SATELLITE IMAGING, GLOBAL POSITIONING SYSTEMS AND GENETICALLY MODIFIED ORGANISMS ALL ARE INDICATIVE OF TECHNOLOGY'S INCREASING PRESENCE ON THE AMERICAN FARM. WHILE THERE'S LITTLE DOUBT THAT DATA GLEANED FROM SATELLITES AND COMPUTERS CAN BE HELPFUL, NOT EVERYONE IS CONVINCED HI-TECH FARMING IS THE SALVATION FOR AGRICULTURE.

WHILE MANY FARMERS HAVE BEEN QUICK TO EMBRACE GENETICALLY MODIFIED ORGANISMS, THE DEVELOPMENT OF NEW G-M-Os IS SLOWING. IN 1997, THE U.S. GOVERNMENT RECEIVED 14 APPLICATIONS FOR NEW G-M-O PRODUCTS, THE NUMBER DECLINED TO SIX LAST YEAR, AND SO FAR, ONLY ONE NEW VARIETY HAS BEEN SUBMITTED THIS YEAR.

NEVERTHELESS, THE COMPANIES THAT DEVELOP AND SELL G-M-O'S REMAIN BULLISH ON THEIR PROSPECTS.

IN 1996, LESS THAN ONE PERCENT OF THE GRAIN CROP WAS GENETICALLY MODIFIED. LAST SEASON, ONE THIRD OF THE CORN AND MORE THAN HALF THE SOYBEANS AND COTTON WERE OF SOME GENETICALLY ENGINEERED VARIETY.

AS THE PERCENTAGE OF G-M-O CROPS HAS RISEN, SO HAS THE CONTROVERSY SURROUNDING THEM. ENVIRONMENTAL GROUPS, LIKE GREENPEACE, HAVE TRIED TO DRIVE A WEDGE BETWEEN THE NEW PRODUCTS AND THEIR INTENDED MARKET.

AMERICAN CITIZENS HAVE READILY ACCEPTED THE ENGINEERED COMMODITIES WHILE EUROPEAN PUBLIC OPINION HAS SWEPT THE NEW MERCHANDISE FROM OVERSEAS STORE SHELVES.

LAST YEAR, ARCHER-DANIELS-MIDLAND AND A.E. STALEY BEGAN REQUIRING GMO AND NON-GMO GRAINS TO BE SEPARATED. GERBER, HEINZ, AND FRITO-LAY ARE NOW REFUSING TO USE ANY GENETICALLY MODIFIED GOODS IN THEIR FOOD LINES.

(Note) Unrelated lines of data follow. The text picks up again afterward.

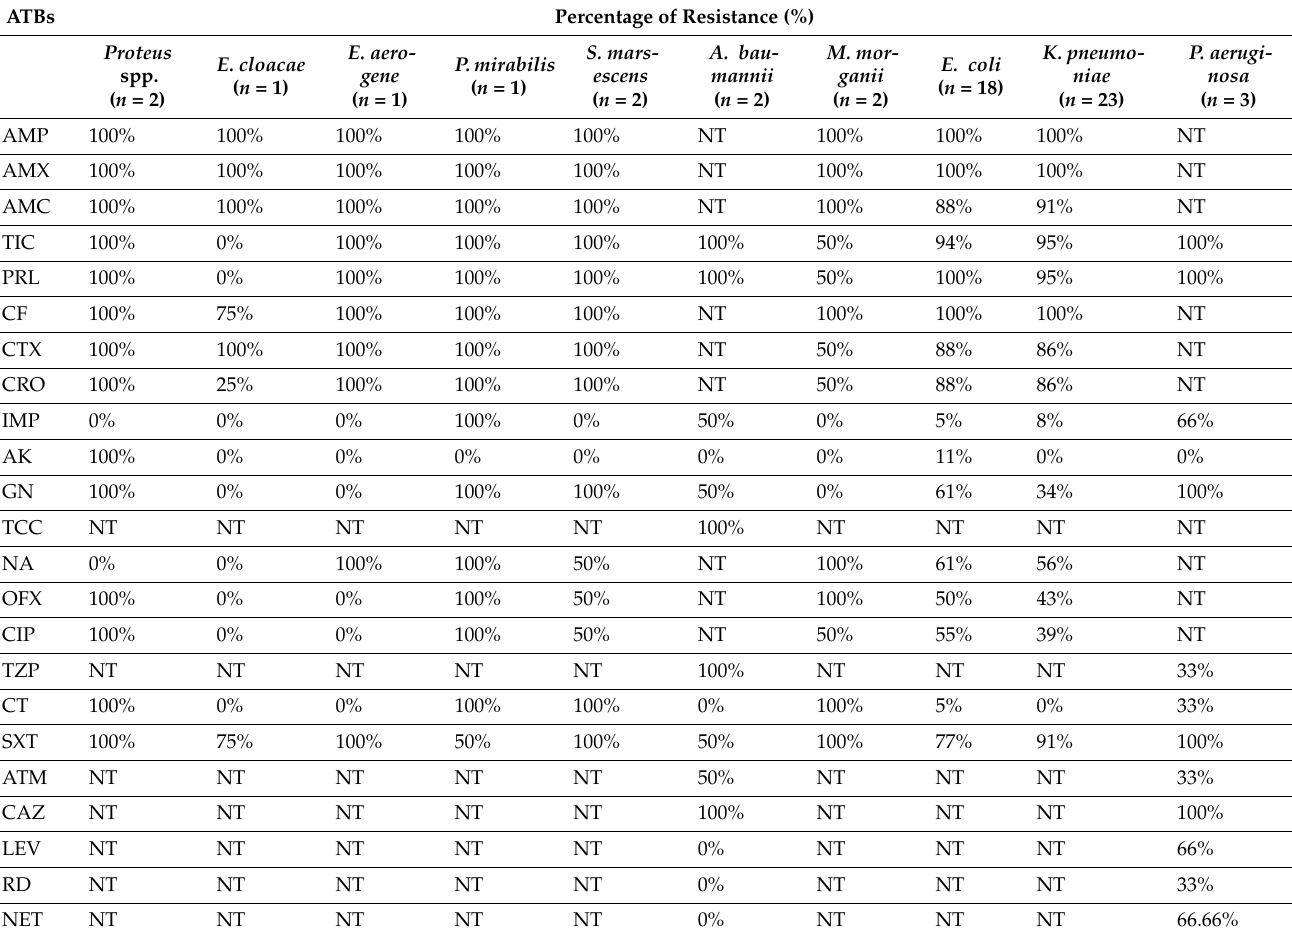
Table 3. Antimicrobial susceptibility patterns of MDR Gram-negative pathogens isolates against commonly used antimicrobials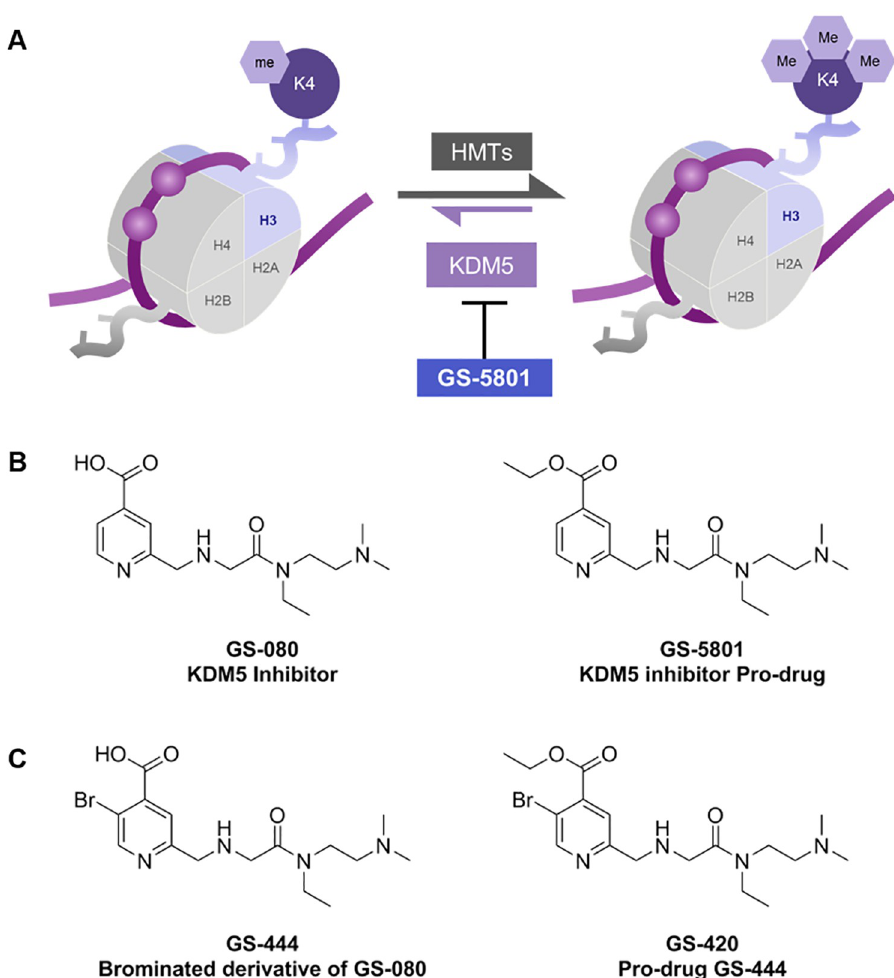
Fig 1. GS-5801 is a prodrug of KDM5 inhibitor GS-080. (A) KDM5 demethylates the lysine 4 of the histone 3 (H3K4) subunit of nucleosomes. Inhibition of KDM5 activity by compounds such as GS-5801 results in accumulation of methylated H3K4 on chromatin through the activity of cellular histone methyltransferases (HMT) that catalyze the mono-, di-, and tri- methylation of H3K4. Chemical structures of prodrug GS-5801 and parent GS-080 (B) as well as prodrug GS-420 and parent GS-444 (C) are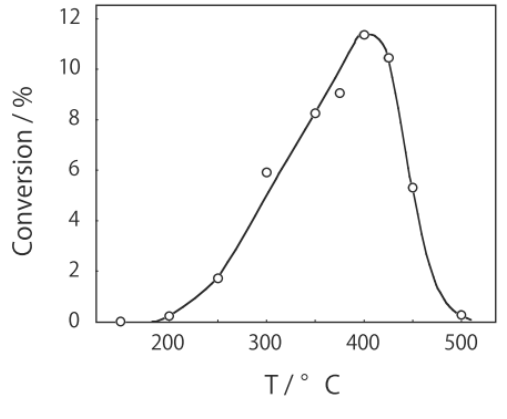
(H O) [(Mo Cl )Cl ]·6H O at 3 h after the start of the reaction. Following the activation 3 2 6 8 6 2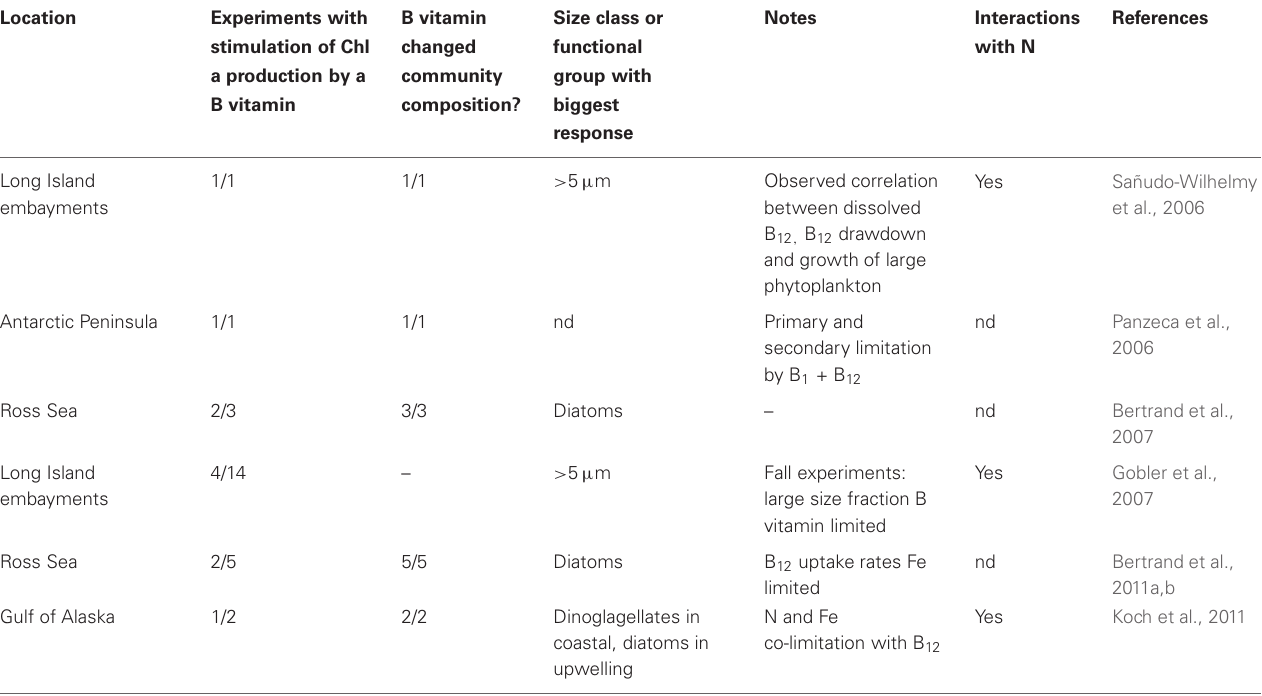
Table 3 | Results of B-vitamin supplementation in published marine bottle incubation bioassays.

EVEN SO, OPINION POLLS, PROTESTS, AND PROCESSOR BANS HAVE NOT DISCOURAGED THOSE WHO SELL, GROW OR STORE G-M-O GRAINS.

MONSANTO HAS JOINED FORCES WITH GRAIN GIANT CARGILL TO BOTH PROMOTE G-M-O PRODUCTS AND REASSURE FARMERS THEIR HARVEST WILL BE ACCEPTED AT THE LOCAL ELEVATOR.

AND JERRY HARRINGTON, PIONEER HI-BRED'S SALES PUBLIC RELATIONS MANAGER SUMS UP HOW HIS COMPANY IS VIEWING THIS YEAR'S PROJECTED SALES.

Harrington: "Despite all these headlines, and again, all the sound and fury, farmers are seeing a great deal of value in genetically enhanced seeds."